■ Estratto del documento:

════════════════════

Durante la giornata (di ieri) Papa Francesco ha ricevuto i presuli della Conferenza episcopale della Nigeria, in Visita ad limina. L’incontro arriva dopo appena due giorni dall’ennesimo sanguinoso attacco contro una comunità cattolica nigeriana quando due sacerdoti e almeno 16 fedeli sono stati uccisi in un blitz armato avvenuto durante la celebrazione della Messa, nella parrocchia di Sant’Ignazio di Ukpor-Mbalom nel villaggio di Mbalom, appartenente alla diocesi di Makurdi, nello Stato di Benue che fa parte della cosiddetta Cintura di Mezzo, la parte centrale del Paese che divide il Nord a preponderanza musulmana, dal sud in gran parte abitato da cristiani. Dopo aver attaccato la chiesa, i banditi sono entrati nel villaggio e hanno razziato e raso al suolo più di 60 tra case e fienili.
Gli autori del massacro sono i mandriani nomadi musulmani dell’etnia Fulani che sempre più spesso cercano di appropriarsi delle terre fertili coltivate dai contadini di fede cristiana. Le violenze non dipendono infatti solo da ragioni di tipo religioso ma anche dalla volontà di controllare le risorse idriche.
La maggior parte degli attacchi nel centro del Paese si sono verificati nello Stato di Benue, dove circa 385 persone sono state uccise da gennaio, secondo l’organizzazione americana specializzata nel conflitto armato Armed Conflict Rental e Event Data Project.
“Il mondo non ci sta ascoltando. Iniziò così in Rwanda: il mondo non ascoltò. E’ iniziato così anche in Germania, tanti anni fa: il mondo fu sordo. E questo è quello che sta accadendo a noi. Vogliamo che il mondo ci ascolti: siamo in pericolo”, è il grido d’allarme lanciato da monsignor Wlliam Avenya, vescovo di Gboko, città dello Stato di Benue.

════════════════════

■ Esercizi da svolgere:
A. Riproduca il passo del testo sull'attacco di Mbalom che inizia con le parole "Gli autori del" e termina con "le risorse idriche.".
B. Secondo il testo sull'attacco di Mbalom, quante persone sono state uccise nello Stato di Benue da gennaio?
I dati riportati di seguito costituiscono materiale a sé stante, distinto dal testo.

════════════════════

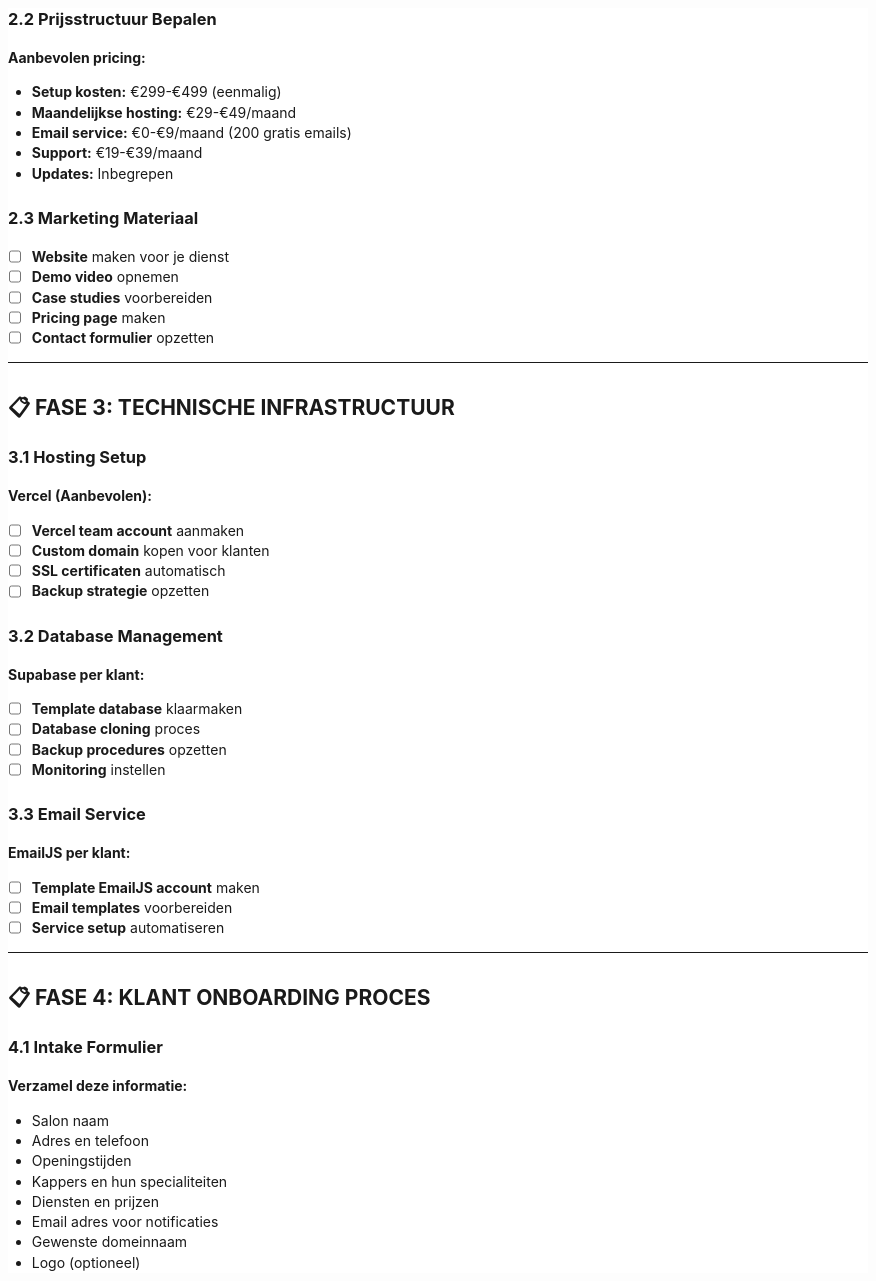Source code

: ### 2.2 Prijsstructuur Bepalen
**Aanbevolen pricing:**
- **Setup kosten:** €299-€499 (eenmalig)
- **Maandelijkse hosting:** €29-€49/maand
- **Email service:** €0-€9/maand (200 gratis emails)
- **Support:** €19-€39/maand
- **Updates:** Inbegrepen

### 2.3 Marketing Materiaal
- [ ] **Website** maken voor je dienst
- [ ] **Demo video** opnemen
- [ ] **Case studies** voorbereiden
- [ ] **Pricing page** maken
- [ ] **Contact formulier** opzetten

---

## 📋 FASE 3: TECHNISCHE INFRASTRUCTUUR

### 3.1 Hosting Setup
**Vercel (Aanbevolen):**
- [ ] **Vercel team account** aanmaken
- [ ] **Custom domain** kopen voor klanten
- [ ] **SSL certificaten** automatisch
- [ ] **Backup strategie** opzetten

### 3.2 Database Management
**Supabase per klant:**
- [ ] **Template database** klaarmaken
- [ ] **Database cloning** proces
- [ ] **Backup procedures** opzetten
- [ ] **Monitoring** instellen

### 3.3 Email Service
**EmailJS per klant:**
- [ ] **Template EmailJS account** maken
- [ ] **Email templates** voorbereiden
- [ ] **Service setup** automatiseren

---

## 📋 FASE 4: KLANT ONBOARDING PROCES

### 4.1 Intake Formulier
**Verzamel deze informatie:**
- Salon naam
- Adres en telefoon
- Openingstijden
- Kappers en hun specialiteiten
- Diensten en prijzen
- Email adres voor notificaties
- Gewenste domeinnaam
- Logo (optioneel)
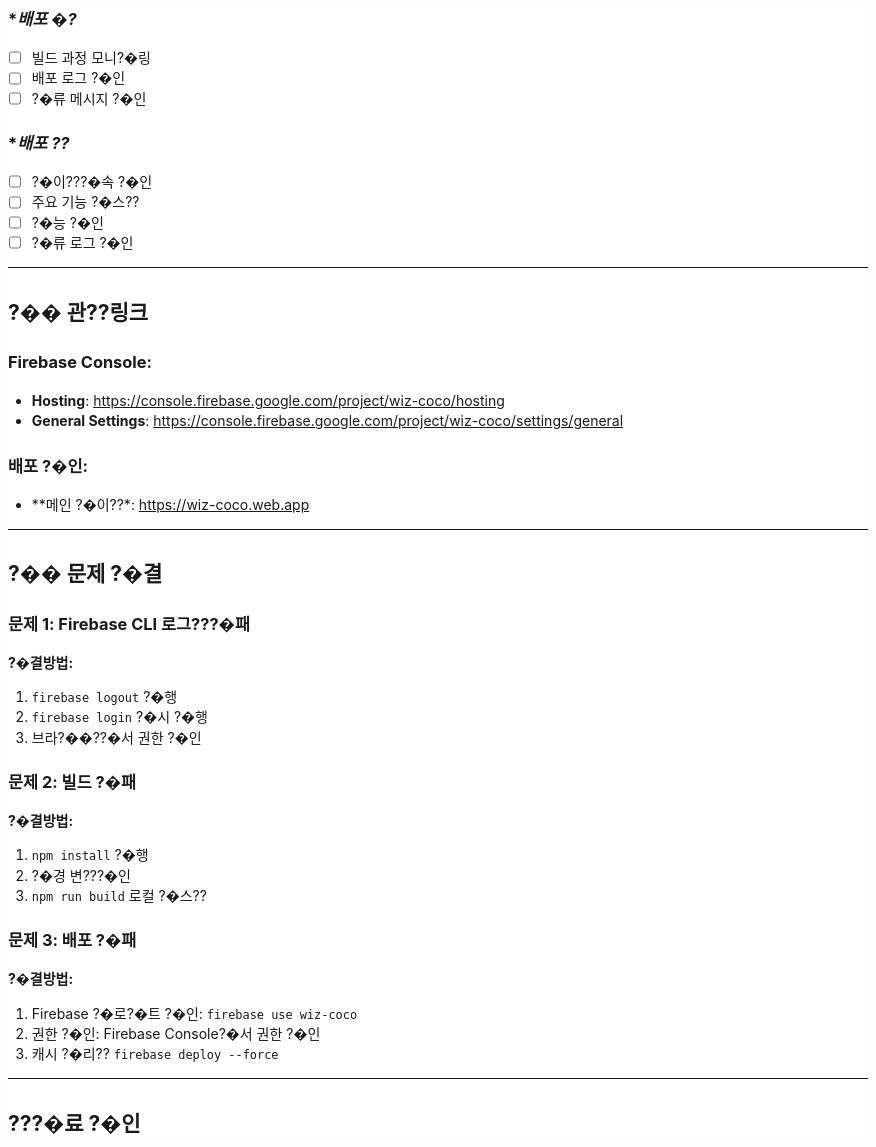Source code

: ### **배포 �?*
- [ ] 빌드 과정 모니?�링
- [ ] 배포 로그 ?�인
- [ ] ?�류 메시지 ?�인

### **배포 ??*
- [ ] ?�이???�속 ?�인
- [ ] 주요 기능 ?�스??
- [ ] ?�능 ?�인
- [ ] ?�류 로그 ?�인

---

## **?�� 관??링크**

### **Firebase Console:**
- **Hosting**: https://console.firebase.google.com/project/wiz-coco/hosting
- **General Settings**: https://console.firebase.google.com/project/wiz-coco/settings/general

### **배포 ?�인:**
- **메인 ?�이??*: https://wiz-coco.web.app

---

## **?�� 문제 ?�결**

### **문제 1: Firebase CLI 로그???�패**
**?�결방법:**
1. `firebase logout` ?�행
2. `firebase login` ?�시 ?�행
3. 브라?��??�서 권한 ?�인

### **문제 2: 빌드 ?�패**
**?�결방법:**
1. `npm install` ?�행
2. ?�경 변???�인
3. `npm run build` 로컬 ?�스??

### **문제 3: 배포 ?�패**
**?�결방법:**
1. Firebase ?�로?�트 ?�인: `firebase use wiz-coco`
2. 권한 ?�인: Firebase Console?�서 권한 ?�인
3. 캐시 ?�리?? `firebase deploy --force`

---

## **???�료 ?�인**
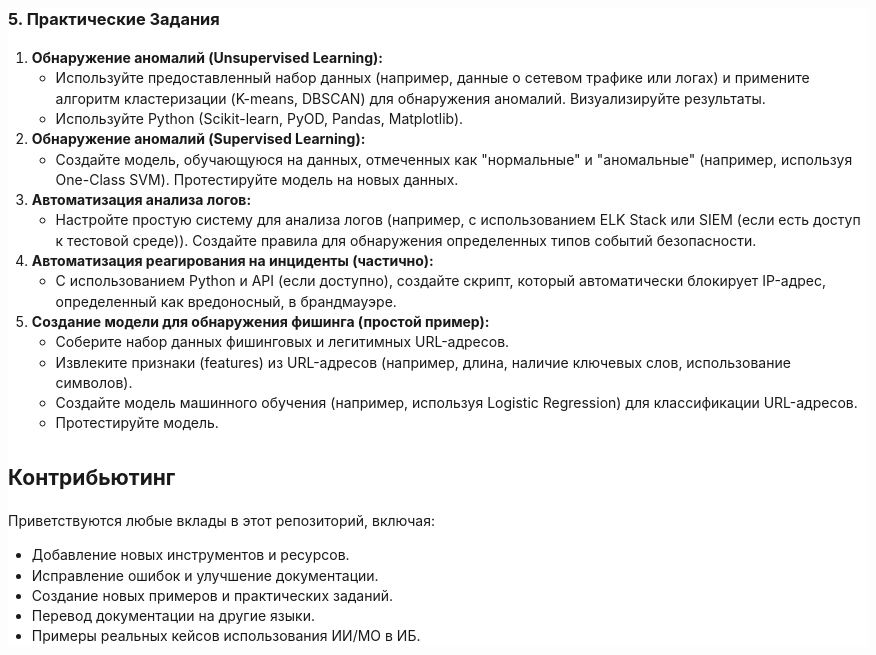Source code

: ### 5. Практические Задания

1.  **Обнаружение аномалий (Unsupervised Learning):**
    *   Используйте предоставленный набор данных (например, данные о сетевом трафике или логах) и примените алгоритм кластеризации (K-means, DBSCAN) для обнаружения аномалий.  Визуализируйте результаты.
    *   Используйте Python (Scikit-learn, PyOD, Pandas, Matplotlib).
2.  **Обнаружение аномалий (Supervised Learning):**
    *   Создайте модель, обучающуюся на данных, отмеченных как "нормальные" и "аномальные" (например, используя One-Class SVM).  Протестируйте модель на новых данных.
3.  **Автоматизация анализа логов:**
    *   Настройте простую систему для анализа логов (например, с использованием ELK Stack или SIEM (если есть доступ к тестовой среде)).  Создайте правила для обнаружения определенных типов событий безопасности.
4.  **Автоматизация реагирования на инциденты (частично):**
    *   С использованием Python и API (если доступно), создайте скрипт, который автоматически блокирует IP-адрес, определенный как вредоносный, в брандмауэре.
5.  **Создание модели для обнаружения фишинга (простой пример):**
    *   Соберите набор данных фишинговых и легитимных URL-адресов.
    *   Извлеките признаки (features) из URL-адресов (например, длина, наличие ключевых слов, использование символов).
    *   Создайте модель машинного обучения (например, используя Logistic Regression) для классификации URL-адресов.
    *   Протестируйте модель.

## Контрибьютинг

Приветствуются любые вклады в этот репозиторий, включая:

*   Добавление новых инструментов и ресурсов.
*   Исправление ошибок и улучшение документации.
*   Создание новых примеров и практических заданий.
*   Перевод документации на другие языки.
*   Примеры реальных кейсов использования ИИ/МО в ИБ.
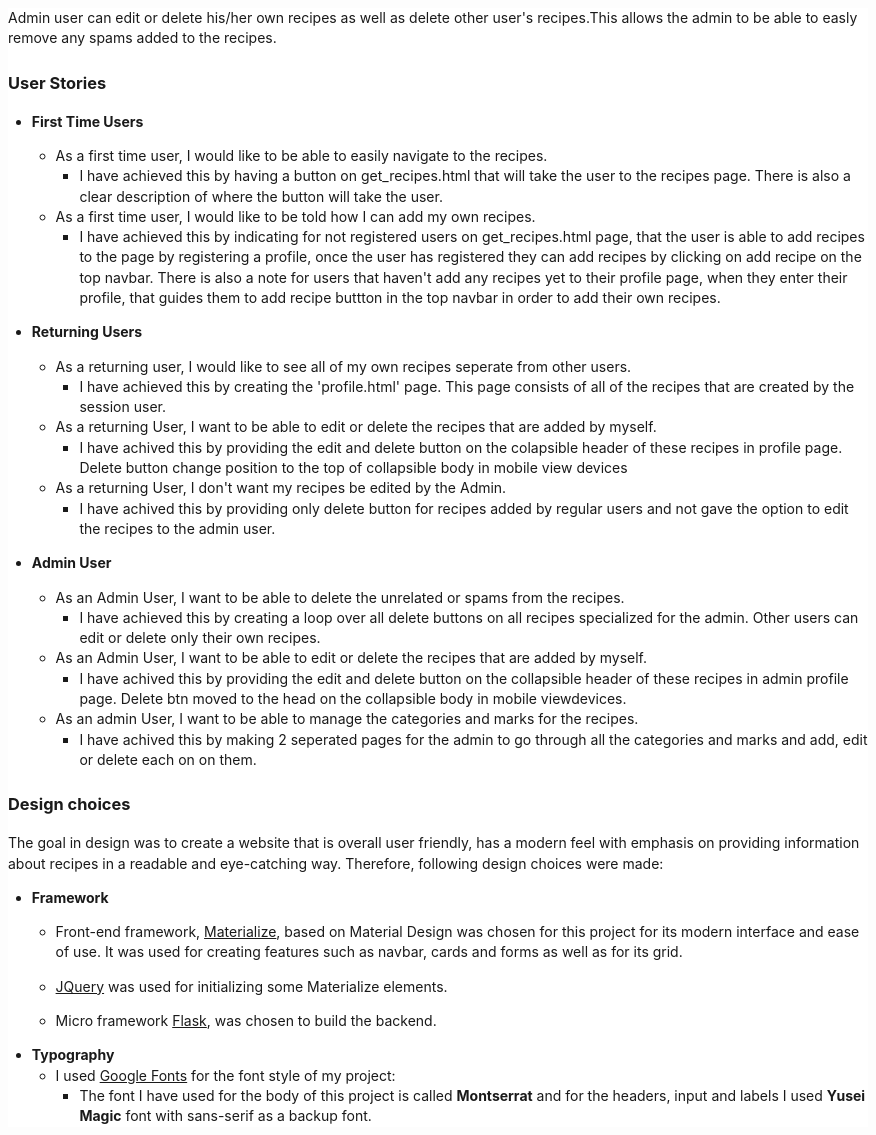 Admin user can edit or delete his/her own recipes as well as delete other user's recipes.This allows the admin to be able to easly remove any spams added to the recipes.
### **User Stories**
- **First Time Users**
  - As a first time user, I would like to be able to easily navigate to the recipes.
    - I have achieved this by having a button on get_recipes.html that will take the user to the recipes page. There is also a clear description of where the button will take the user.
  - As a first time user, I would like to be told how I can add my own recipes.
    - I have achieved this by indicating for not registered users on get_recipes.html page, that the user is able to add recipes to the page by registering a profile, once the user has registered they can add recipes by clicking on add recipe on the top navbar. There is also a note for users that haven't add any recipes yet to their profile page, when they enter their profile, that guides them to add recipe buttton in the top navbar in order to add their own recipes.

- **Returning Users**
  - As a returning user, I would like to see all of my own recipes seperate from other users.
    - I have achieved this by creating the 'profile.html' page. This page consists of all of the recipes that are created by the session user.
  - As a returning User, I want to be able to edit or delete the recipes that are added by myself.
    - I have achived this by providing the edit and delete button on the colapsible header of these recipes in profile page. Delete button change position to the top of collapsible body in mobile view devices
  - As a returning User, I don't want my recipes be edited by the Admin.
    - I have achived this by providing only delete button for recipes added by regular users and not gave the option to edit the recipes to the admin user.

- **Admin User**
  - As an Admin User, I want to be able to delete the unrelated or spams from the recipes.
    - I have achieved this by creating a loop over all delete buttons on all recipes specialized for the admin. Other users can edit or delete only their own recipes.
  - As an Admin User, I want to be able to edit or delete the recipes that are added by myself.
    - I have achived this by providing the edit and delete button on the collapsible header of these recipes in admin profile page. Delete btn moved to the head on the collapsible body in mobile viewdevices.
  - As an admin User, I want to be able to manage the categories and marks for the recipes.
    - I have achived this by making 2 seperated pages for the admin to go through all the categories and marks and add, edit or delete each on on them.
### **Design choices**

  The goal in design was to create a website that is overall user friendly, has a modern feel with emphasis on providing information about recipes in a readable and eye-catching way. Therefore, following design choices were made:
- **Framework**
  * Front-end framework, [Materialize](https://materializecss.com/),  based on Material Design was chosen for this project for its modern interface and ease of use. It was used for creating features such as navbar, cards and forms as well as for its grid.

  * [JQuery](https://jquery.com/) was used for initializing some Materialize elements.
  * Micro framework [Flask](https://flask.palletsprojects.com/en/1.1.x/), was chosen to build the backend.
- **Typography**
  - I used [Google Fonts](https://fonts.googleapis.com/css2?family=Montserrat:ital@1&family=Yusei+Magic&display=swap") for the font style of my project:
    - The font I have used for the body of this project is called **Montserrat** and for the headers, input and labels I used **Yusei Magic** font with sans-serif as a backup font.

════════════════════

■ Risposte numerate:
A.
Gli autori del massacro sono i mandriani nomadi musulmani dell’etnia Fulani che sempre più spesso cercano di appropriarsi delle terre fertili coltivate dai contadini di fede cristiana. Le violenze non dipendono infatti solo da ragioni di tipo religioso ma anche dalla volontà di controllare le risorse idriche.

B. Circa 385 persone.